> **Work request**:
When the line containing "Age of Criminal" appears in the data below, begin copying there and stop only after the line containing "Scottish Police Memorial".

══════

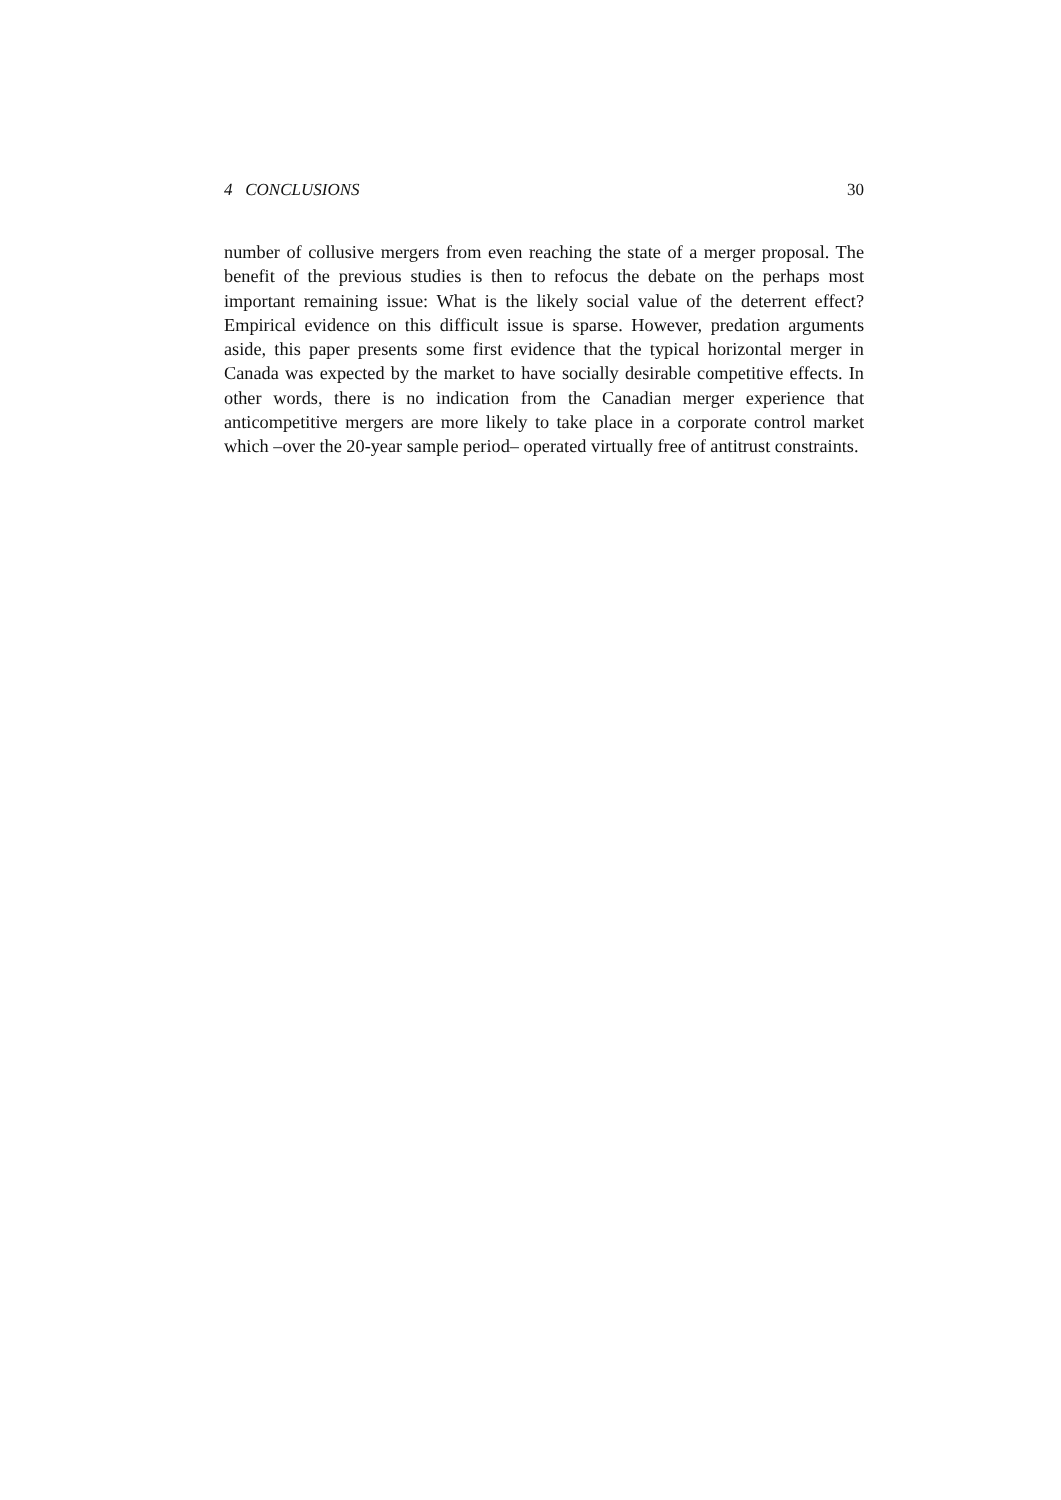4 CONCLUSIONS 30
number of collusive mergers from even reaching the state of a merger proposal. The benefit of the previous studies is then to refocus the debate on the perhaps most important remaining issue: What is the likely social value of the deterrent effect? Empirical evidence on this difficult issue is sparse. However, predation arguments aside, this paper presents some first evidence that the typical horizontal merger in Canada was expected by the market to have socially desirable competitive effects. In other words, there is no indication from the Canadian merger experience that anticompetitive mergers are more likely to take place in a corporate control market which –over the 20-year sample period– operated virtually free of antitrust constraints.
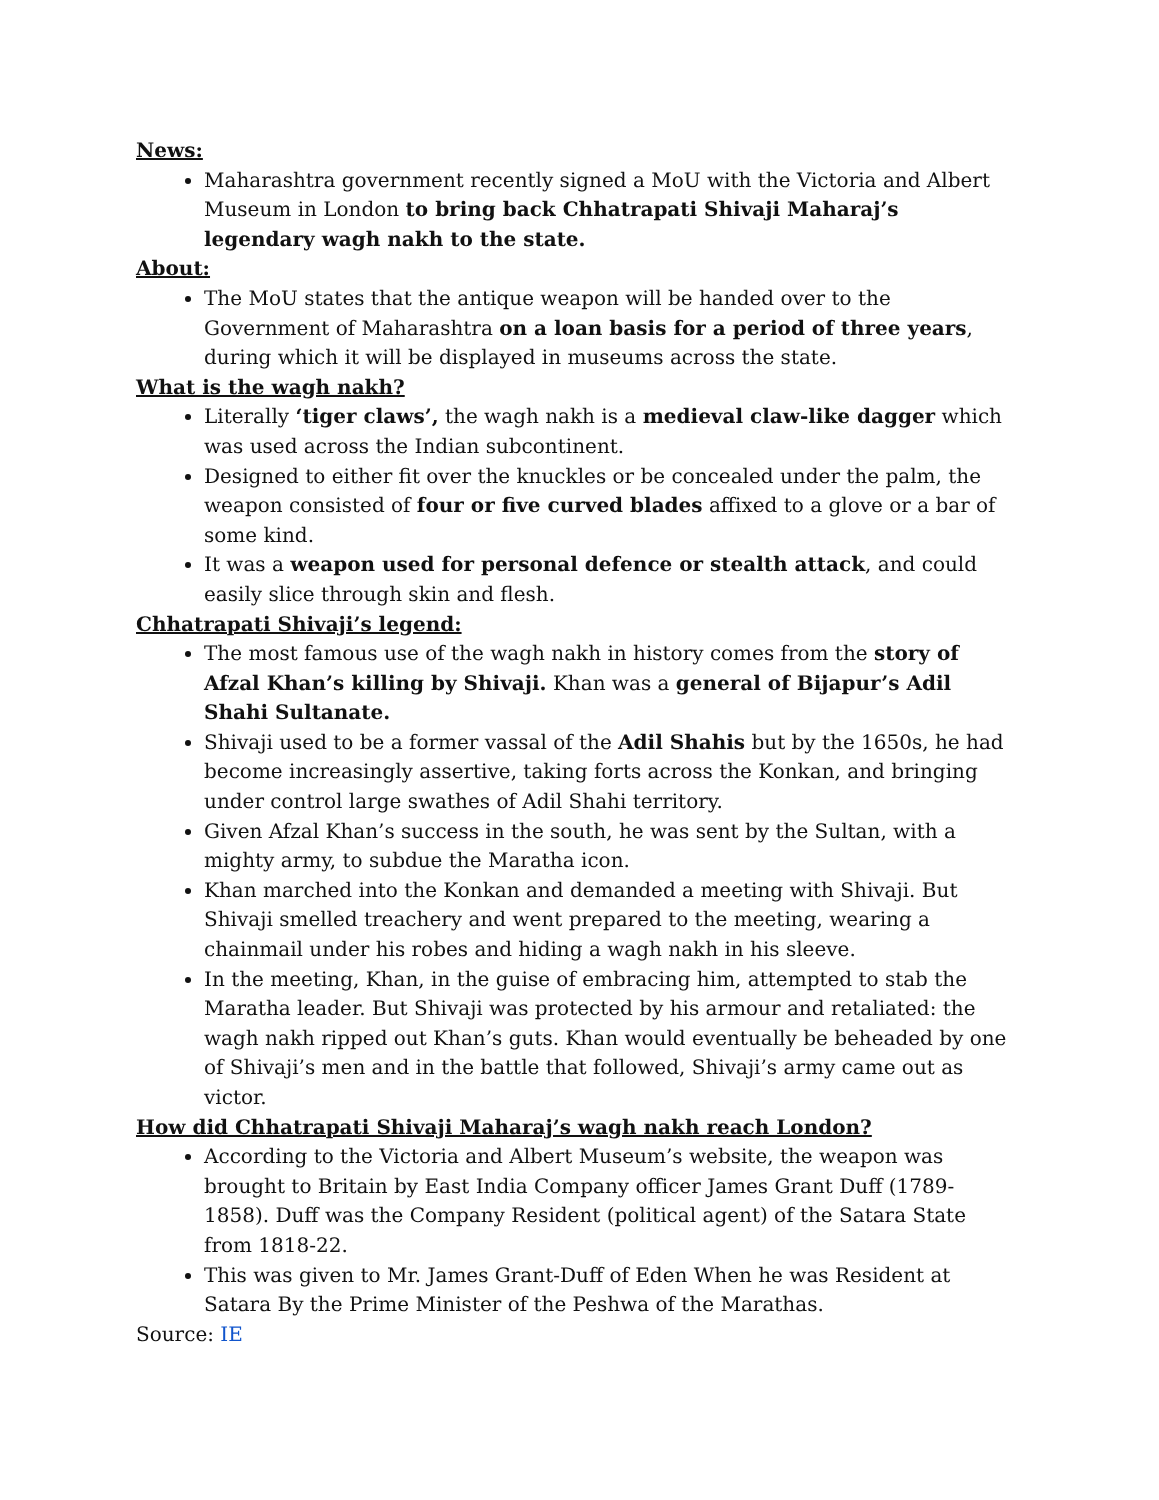News:
Maharashtra government recently signed a MoU with the Victoria and Albert Museum in London to bring back Chhatrapati Shivaji Maharaj’s legendary wagh nakh to the state.
About:
The MoU states that the antique weapon will be handed over to the Government of Maharashtra on a loan basis for a period of three years, during which it will be displayed in museums across the state.
What is the wagh nakh?
Literally ‘tiger claws’, the wagh nakh is a medieval claw-like dagger which was used across the Indian subcontinent.
Designed to either fit over the knuckles or be concealed under the palm, the weapon consisted of four or five curved blades affixed to a glove or a bar of some kind.
It was a weapon used for personal defence or stealth attack, and could easily slice through skin and flesh.
Chhatrapati Shivaji’s legend:
The most famous use of the wagh nakh in history comes from the story of Afzal Khan’s killing by Shivaji. Khan was a general of Bijapur’s Adil Shahi Sultanate.
Shivaji used to be a former vassal of the Adil Shahis but by the 1650s, he had become increasingly assertive, taking forts across the Konkan, and bringing under control large swathes of Adil Shahi territory.
Given Afzal Khan’s success in the south, he was sent by the Sultan, with a mighty army, to subdue the Maratha icon.
Khan marched into the Konkan and demanded a meeting with Shivaji. But Shivaji smelled treachery and went prepared to the meeting, wearing a chainmail under his robes and hiding a wagh nakh in his sleeve.
In the meeting, Khan, in the guise of embracing him, attempted to stab the Maratha leader. But Shivaji was protected by his armour and retaliated: the wagh nakh ripped out Khan’s guts. Khan would eventually be beheaded by one of Shivaji’s men and in the battle that followed, Shivaji’s army came out as victor.
How did Chhatrapati Shivaji Maharaj’s wagh nakh reach London?
According to the Victoria and Albert Museum’s website, the weapon was brought to Britain by East India Company officer James Grant Duff (1789- 1858). Duff was the Company Resident (political agent) of the Satara State from 1818-22.
This was given to Mr. James Grant-Duff of Eden When he was Resident at Satara By the Prime Minister of the Peshwa of the Marathas.
Source: IE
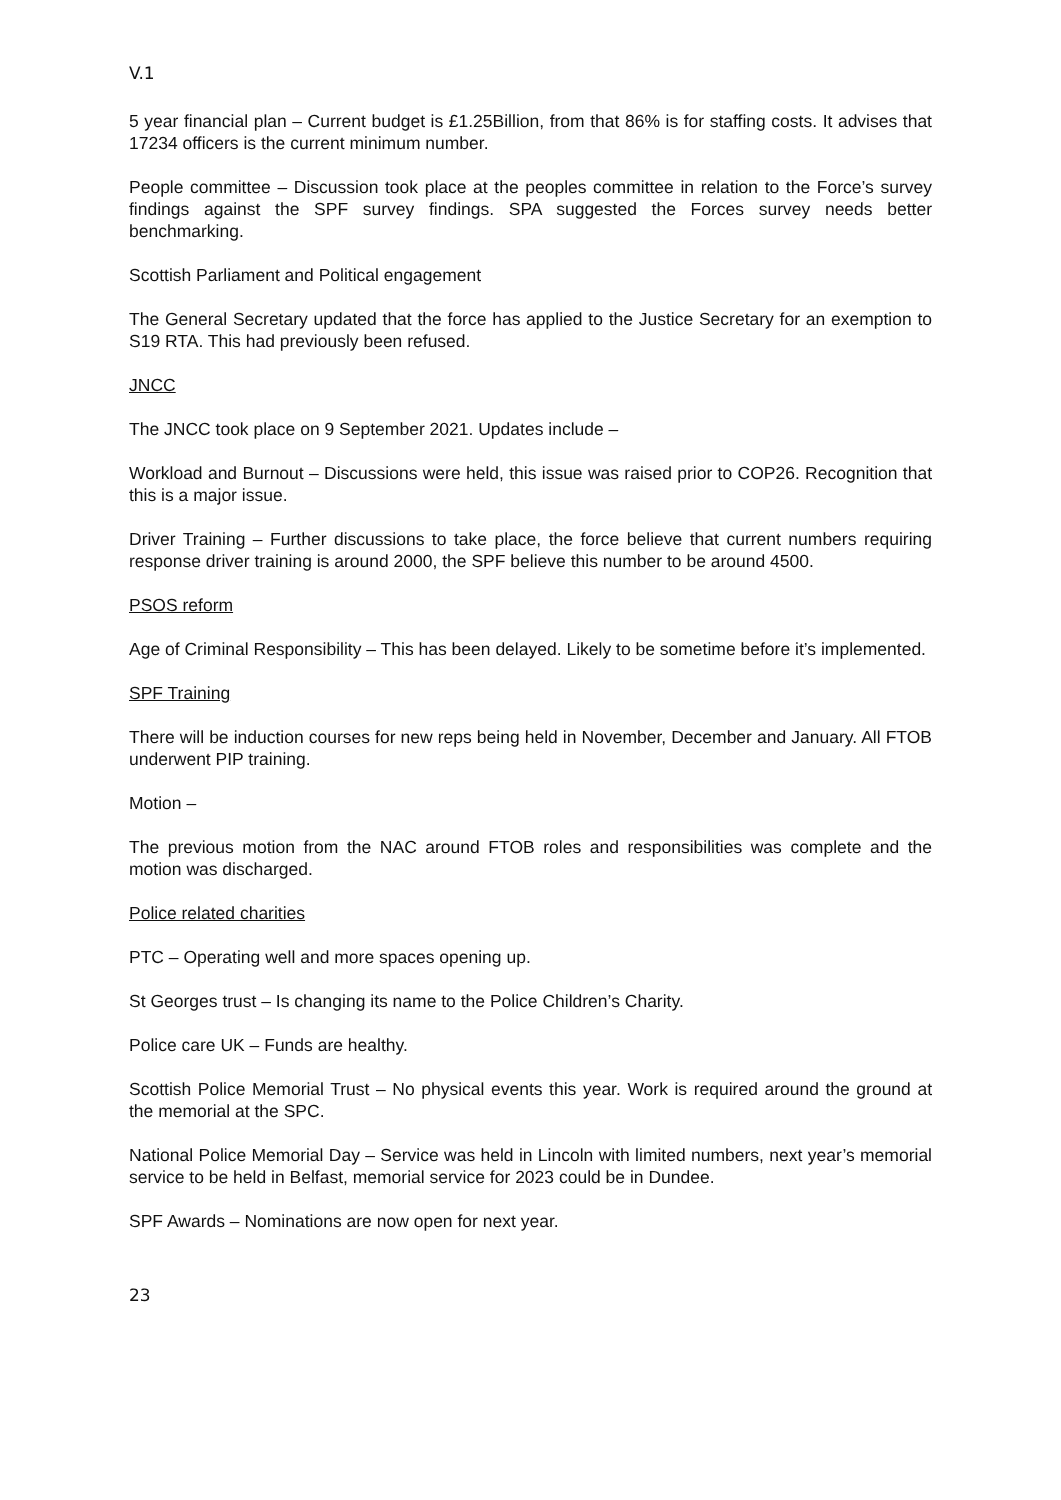V.1
5 year financial plan – Current budget is £1.25Billion, from that 86% is for staffing costs. It advises that 17234 officers is the current minimum number.
People committee – Discussion took place at the peoples committee in relation to the Force’s survey findings against the SPF survey findings. SPA suggested the Forces survey needs better benchmarking.
Scottish Parliament and Political engagement
The General Secretary updated that the force has applied to the Justice Secretary for an exemption to S19 RTA. This had previously been refused.
JNCC
The JNCC took place on 9 September 2021. Updates include –
Workload and Burnout – Discussions were held, this issue was raised prior to COP26. Recognition that this is a major issue.
Driver Training – Further discussions to take place, the force believe that current numbers requiring response driver training is around 2000, the SPF believe this number to be around 4500.
PSOS reform
Age of Criminal Responsibility – This has been delayed. Likely to be sometime before it’s implemented.
SPF Training
There will be induction courses for new reps being held in November, December and January. All FTOB underwent PIP training.
Motion –
The previous motion from the NAC around FTOB roles and responsibilities was complete and the motion was discharged.
Police related charities
PTC – Operating well and more spaces opening up.
St Georges trust – Is changing its name to the Police Children’s Charity.
Police care UK – Funds are healthy.
Scottish Police Memorial Trust – No physical events this year. Work is required around the ground at the memorial at the SPC.
National Police Memorial Day – Service was held in Lincoln with limited numbers, next year’s memorial service to be held in Belfast, memorial service for 2023 could be in Dundee.
SPF Awards – Nominations are now open for next year.
23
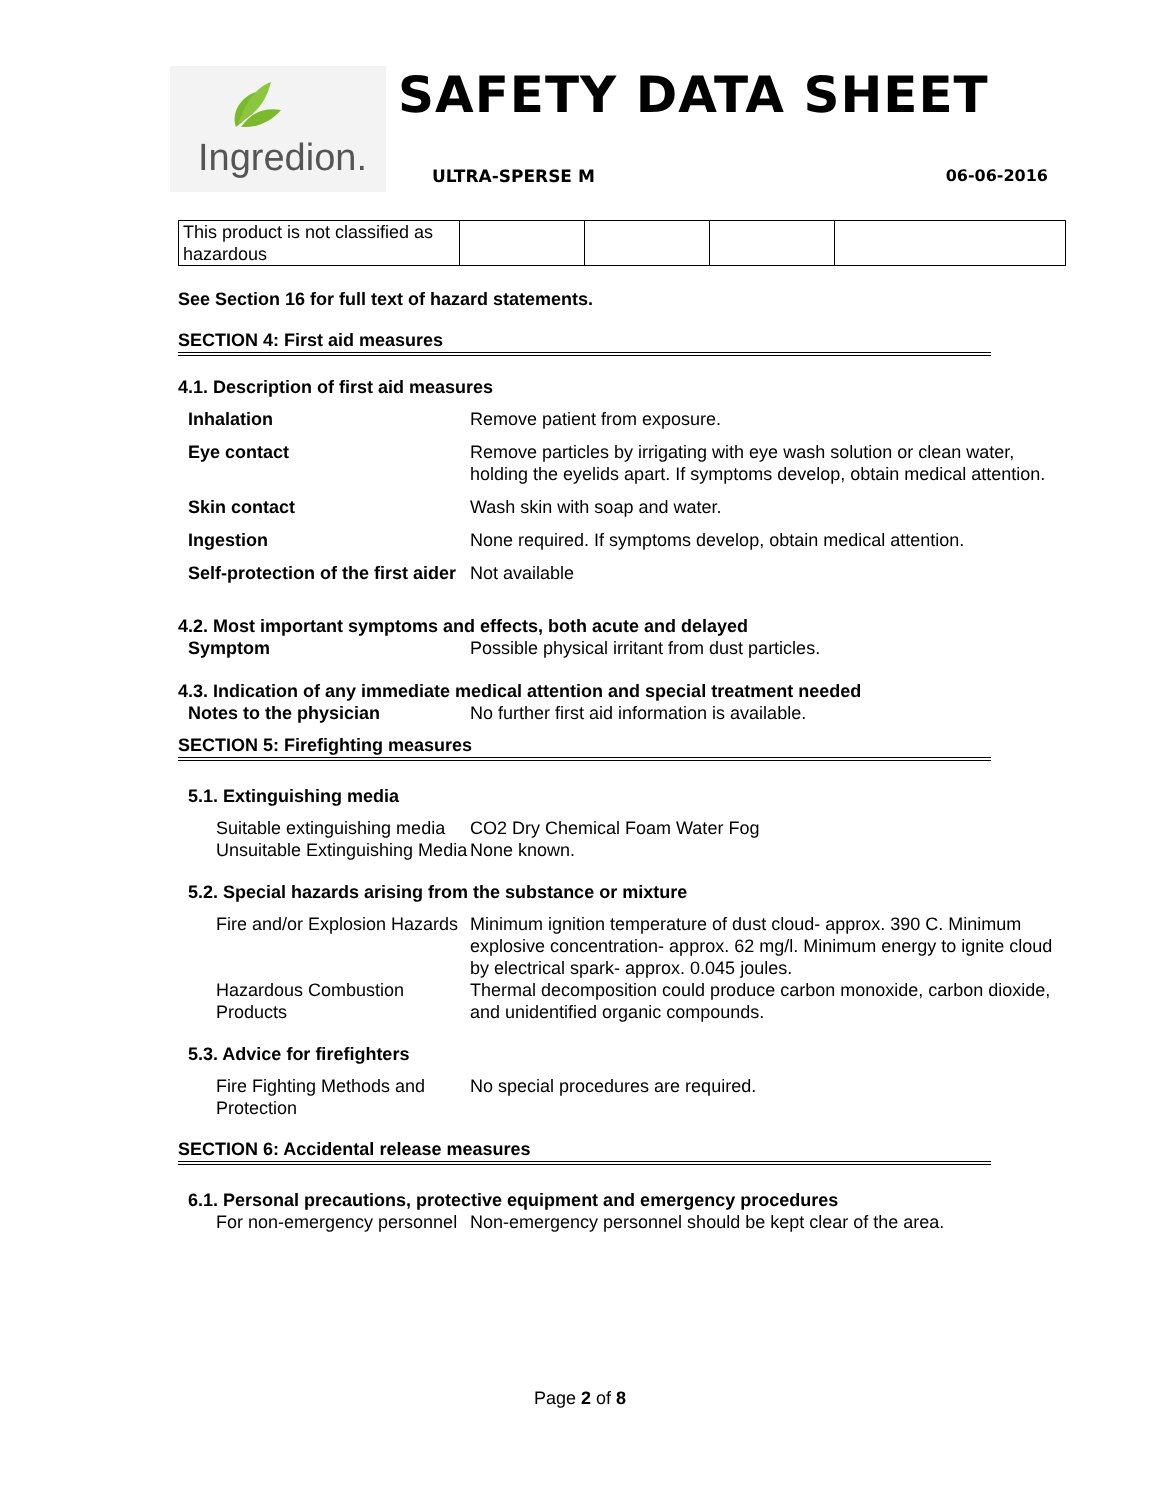Ingredion. SAFETY DATA SHEET
ULTRA-SPERSE M 06-06-2016
| This product is not classified as hazardous | | | | |
See Section 16 for full text of hazard statements.
SECTION 4: First aid measures
4.1. Description of first aid measures
| Inhalation | Remove patient from exposure. |
| Eye contact | Remove particles by irrigating with eye wash solution or clean water, holding the eyelids apart. If symptoms develop, obtain medical attention. |
| Skin contact | Wash skin with soap and water. |
| Ingestion | None required. If symptoms develop, obtain medical attention. |
| Self-protection of the first aider | Not available |
4.2. Most important symptoms and effects, both acute and delayed
| Symptom | Possible physical irritant from dust particles. |
4.3. Indication of any immediate medical attention and special treatment needed
| Notes to the physician | No further first aid information is available. |
SECTION 5: Firefighting measures
5.1. Extinguishing media
| Suitable extinguishing media | CO2 Dry Chemical Foam Water Fog |
| Unsuitable Extinguishing Media | None known. |
5.2. Special hazards arising from the substance or mixture
| Fire and/or Explosion Hazards | Minimum ignition temperature of dust cloud- approx. 390 C. Minimum explosive concentration- approx. 62 mg/l. Minimum energy to ignite cloud by electrical spark- approx. 0.045 joules. |
| Hazardous Combustion Products | Thermal decomposition could produce carbon monoxide, carbon dioxide, and unidentified organic compounds. |
5.3. Advice for firefighters
| Fire Fighting Methods and Protection | No special procedures are required. |
SECTION 6: Accidental release measures
6.1. Personal precautions, protective equipment and emergency procedures
| For non-emergency personnel | Non-emergency personnel should be kept clear of the area. |
Page 2 of 8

══════

> **Response**:
Age of Criminal Responsibility – This has been delayed. Likely to be sometime before it’s implemented.
SPF Training
There will be induction courses for new reps being held in November, December and January. All FTOB underwent PIP training.
Motion –
The previous motion from the NAC around FTOB roles and responsibilities was complete and the motion was discharged.
Police related charities
PTC – Operating well and more spaces opening up.
St Georges trust – Is changing its name to the Police Children’s Charity.
Police care UK – Funds are healthy.
Scottish Police Memorial Trust – No physical events this year. Work is required around the ground at the memorial at the SPC.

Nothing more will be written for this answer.